There he was. A third of the way up the massive hill that Strava calls the “Berry Burst”, a neon figure shod in trail runners. Hitting the incline, my eyes became fixated on his brightly-coloured form. Am I gaining? I wonder how long he’s been training? Maybe he’s also foolishly signed up for a half marathon…

I lengthened my stride, set my shoulders and straightened my hands into two aerodynamic blades, just like they do in the Olympics. My muscles fired and screamed, fired and screamed as I sucked them dry on the race to the top. But I was gaining.

We crested the hill in tandem. I’ve done it, I’ve reeled him in. What. An. Epic. A true Aussie underdog story. Lanky bloke in old cricket shorts bests experienced runner in colour-coordinated activewear. I can hear the crowd roaring. No, wait, that’s just the blood rushing in my ears. Oh man am I tired. And my chest hurts. Maybe if I just hyperventilate a little I’ll get some more air in there.

What the hell dude?

What happened to pushing your own limits? To the pure experience of running against yourself?  Did you just get competitive on me? My self-reprimands faded to white noise. I felt great. I’d tapped into a hidden well of power and sucked it dry. But now I knew where it was.

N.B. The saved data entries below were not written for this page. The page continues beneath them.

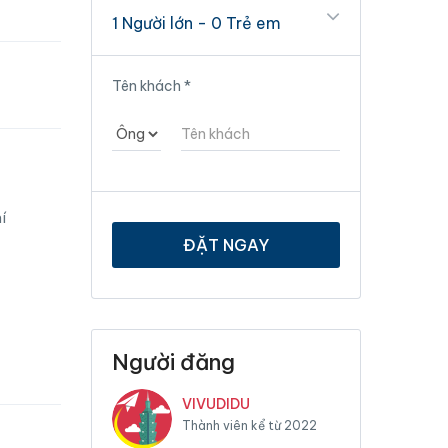
1 Người lớn
-
0 Trẻ em
Tên khách
*
í
ĐẶT NGAY
Người đăng
VIVUDIDU
Thành viên kể từ 2022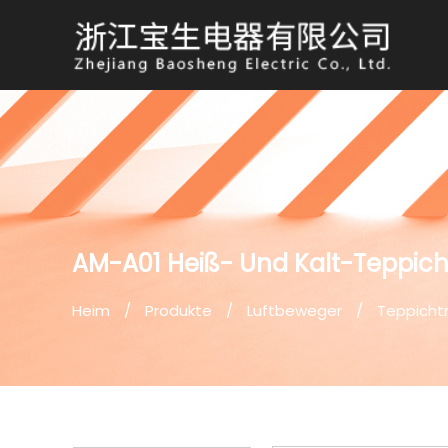
AM-A01 Heiß- Und Kalt-Teppich
Heim
/
Produkte
/
Luftbeweger
/
Teppicht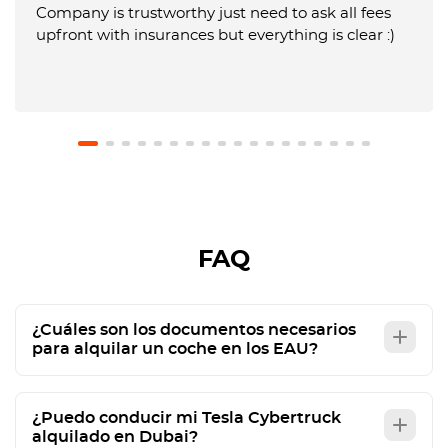
Company is trustworthy just need to ask all fees
upfront with insurances but everything is clear :)
FAQ
¿Cuáles son los documentos necesarios
para alquilar un coche en los EAU?
¿Puedo conducir mi Tesla Cybertruck
alquilado en Dubai?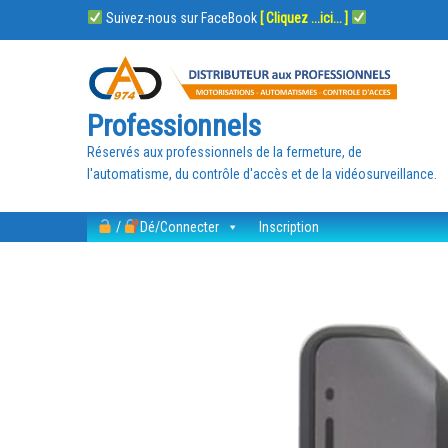
Suivez-nous sur FaceBook
[ Cliquez ...ici... ]
Professionnels
Réservés aux professionnels de la fermeture, de
l'automatisme, du contrôle d'accès et de la vidéosurveillance.
/
Dé/Connecter
Inscription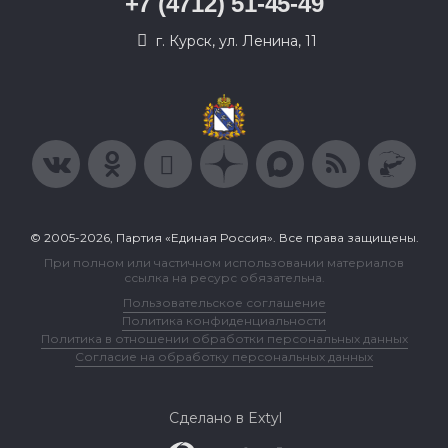
+7 (4712) 51-45-49
г. Курск, ул. Ленина, 11
© 2005-2026, Партия «Единая Россия». Все права защищены.
При полном или частичном использовании материалов
ссылка на ресурс обязательна.
Пользовательское соглашение
Политика конфиденциальности
Политика в отношении обработки персональных данных
Согласие на обработку персональных данных
Сделано в Extyl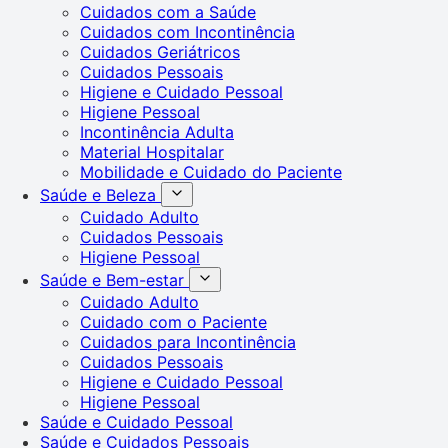
Cuidados com a Saúde
Cuidados com Incontinência
Cuidados Geriátricos
Cuidados Pessoais
Higiene e Cuidado Pessoal
Higiene Pessoal
Incontinência Adulta
Material Hospitalar
Mobilidade e Cuidado do Paciente
Saúde e Beleza
Cuidado Adulto
Cuidados Pessoais
Higiene Pessoal
Saúde e Bem-estar
Cuidado Adulto
Cuidado com o Paciente
Cuidados para Incontinência
Cuidados Pessoais
Higiene e Cuidado Pessoal
Higiene Pessoal
Saúde e Cuidado Pessoal
Saúde e Cuidados Pessoais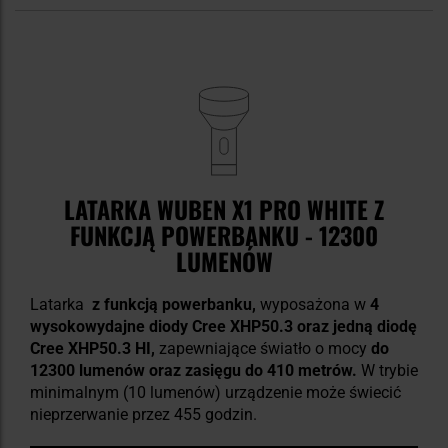
LATARKA WUBEN X1 PRO WHITE Z
FUNKCJĄ POWERBANKU - 12300
LUMENÓW
Latarka
z funkcją powerbanku,
wyposażona w
4
wysokowydajne diody Cree XHP50.3 oraz jedną diodę
Cree XHP50.3 HI,
zapewniające światło o mocy
do
12300 lumenów oraz zasięgu do 410 metrów.
W trybie
minimalnym (10 lumenów) urządzenie może świecić
nieprzerwanie przez 455 godzin.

Maybe I Am Competitive After All?

I’d been wearing my anti-competitiveness like a badge of honour for years. Surfing, rock-climbing, mountain biking and downhill skating, it was always the same. “Nah man, I’m just pushing my own limits” was my catchphrase. The problem was, I’d now discovered that my limit was way up there. I just needed a push from someone better.

Climbing the sea cliffs at Point Perpendicular the other weekend I embraced this new ideology. I followed much better climbers up tough and frankly scary routes, not letting myself cop out with the “self-challenge” excuse. Yep, that’s what it was becoming, it would have been criminal to hold myself back with all of that extra power on tap.

What’s more, as the red mist encroached on the edges of my vision and my arm strained to give my fingers some purchase, the 70 metres of exposure to the ocean below may as well have been a body length to a bouldering mat. I was in the zone.

So what’s my point? It’s definitely not “be competitive always.” Often outdoor pursuits are about punching out a trip together. Whether it’s a multi-day trek through rugged backcountry or exploring a new river system, you’re only as fast as your slowest member.

But if you’re really looking to push your limits, break a personal best or set a new record out there, don’t be afraid to challenge your friends or enter a competition. It might not work for everyone, but it certainly does for me.

Oh and for everyone’s sake, don’t be competitive about gear. It’s not about what you have, but how you use it.